Global milk prices have almost returned to their long-term average, signalling the end of the current world milk price cycle.
Worldwide prices have increased by 63% since the lows of May 2016 and the International Farm Comparison Network (IFCN) world milk price indicator predicts the global milk price average for May was US$35.8/100kg (29.3p/litre) at 4% fat and 3.3% protein.
Widespread low farmgate prices have driven production to its lowest level since 1998, according to IFCN.
“We are now entering a zig-zag phase where markets will stabilise and we will not see such dramatic price changes,” said Kite Consulting managing partner John Allen.
“If prices start to boom at about 35p/litre then we would likely see a bust within the next year,” he added.
Mr Allen said the real takeaway message from the most recent crisis is the amount of debt the global dairy industry now carries.

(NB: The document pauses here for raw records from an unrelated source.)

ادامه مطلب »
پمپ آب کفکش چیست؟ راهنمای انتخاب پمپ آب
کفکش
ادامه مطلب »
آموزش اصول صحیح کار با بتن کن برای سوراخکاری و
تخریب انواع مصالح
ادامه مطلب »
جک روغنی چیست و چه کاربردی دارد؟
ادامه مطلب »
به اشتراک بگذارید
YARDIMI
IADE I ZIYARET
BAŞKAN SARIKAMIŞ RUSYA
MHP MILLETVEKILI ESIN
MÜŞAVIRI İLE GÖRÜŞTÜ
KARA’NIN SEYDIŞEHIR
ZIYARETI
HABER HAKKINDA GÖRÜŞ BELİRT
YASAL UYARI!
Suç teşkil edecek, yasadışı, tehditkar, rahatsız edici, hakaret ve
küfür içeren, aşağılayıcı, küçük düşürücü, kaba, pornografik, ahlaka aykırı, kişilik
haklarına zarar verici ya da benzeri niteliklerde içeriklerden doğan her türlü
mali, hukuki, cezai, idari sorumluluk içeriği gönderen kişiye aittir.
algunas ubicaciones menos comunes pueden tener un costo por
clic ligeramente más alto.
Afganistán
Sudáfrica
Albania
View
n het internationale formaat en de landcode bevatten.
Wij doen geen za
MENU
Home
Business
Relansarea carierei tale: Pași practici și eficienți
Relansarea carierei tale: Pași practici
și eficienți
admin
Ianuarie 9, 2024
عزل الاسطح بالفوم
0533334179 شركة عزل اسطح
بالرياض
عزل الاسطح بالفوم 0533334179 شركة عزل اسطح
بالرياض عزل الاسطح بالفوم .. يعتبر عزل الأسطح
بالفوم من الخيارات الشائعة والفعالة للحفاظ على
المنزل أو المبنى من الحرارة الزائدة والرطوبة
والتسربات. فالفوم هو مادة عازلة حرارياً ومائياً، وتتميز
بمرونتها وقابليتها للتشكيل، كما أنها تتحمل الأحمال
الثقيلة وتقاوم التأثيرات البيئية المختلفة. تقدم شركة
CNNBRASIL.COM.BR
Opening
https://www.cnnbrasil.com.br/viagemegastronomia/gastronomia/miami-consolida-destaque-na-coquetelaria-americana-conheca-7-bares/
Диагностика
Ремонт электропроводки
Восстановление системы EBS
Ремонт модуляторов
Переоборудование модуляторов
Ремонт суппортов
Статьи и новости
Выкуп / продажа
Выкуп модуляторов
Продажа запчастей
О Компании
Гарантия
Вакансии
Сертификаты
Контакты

The average debt for UK dairy farmers equates to £2,500 a cow, equal to 36p/litre.
But the situation is bleaker in New Zealand, with debts averaging £4,300 a cow or 86p/litre and worse yet in Denmark and the Netherlands, averaging £6,000-£7,000 a cow.
“As interest rates currently stand this level of debt is sustainable, but there are only so many businesses that will be able to expand for the long term,” said Mr Allen.
He added, “Confidence in this sort of investment will shrink and be limited to just a few producers.”
Global milk production
China, Brazil, Argentina and Oceania have largely been responsible for lower milk volumes, while India, the US and the Netherland all ramped up production in 2016.
UK milk deliveries for the 2016-17 milk year ending in March were 5.5% down on the same period 12 months before, at a total of 14.01bn litres.
However, production began to pick back up by the end of the milk year in reaction to higher prices at the end of 2016 and was expected to achieve parity with the same month a year ago when April figures are released, according to AHDB Dairy.
China driving demand
Demand growth was still well below its average level, but China, Brazil, the Philippines and Mexico were all growing importers of milk, said IFCN.
The farm data analyst predicts global milk prices are unlikely to see drastic improvements in the short term – but should stabilise.
This stabilising will be helped by the balancing of international oil and feed prices, however the global trend of bigger dairy units and fewer producers seen since 2014 will continue.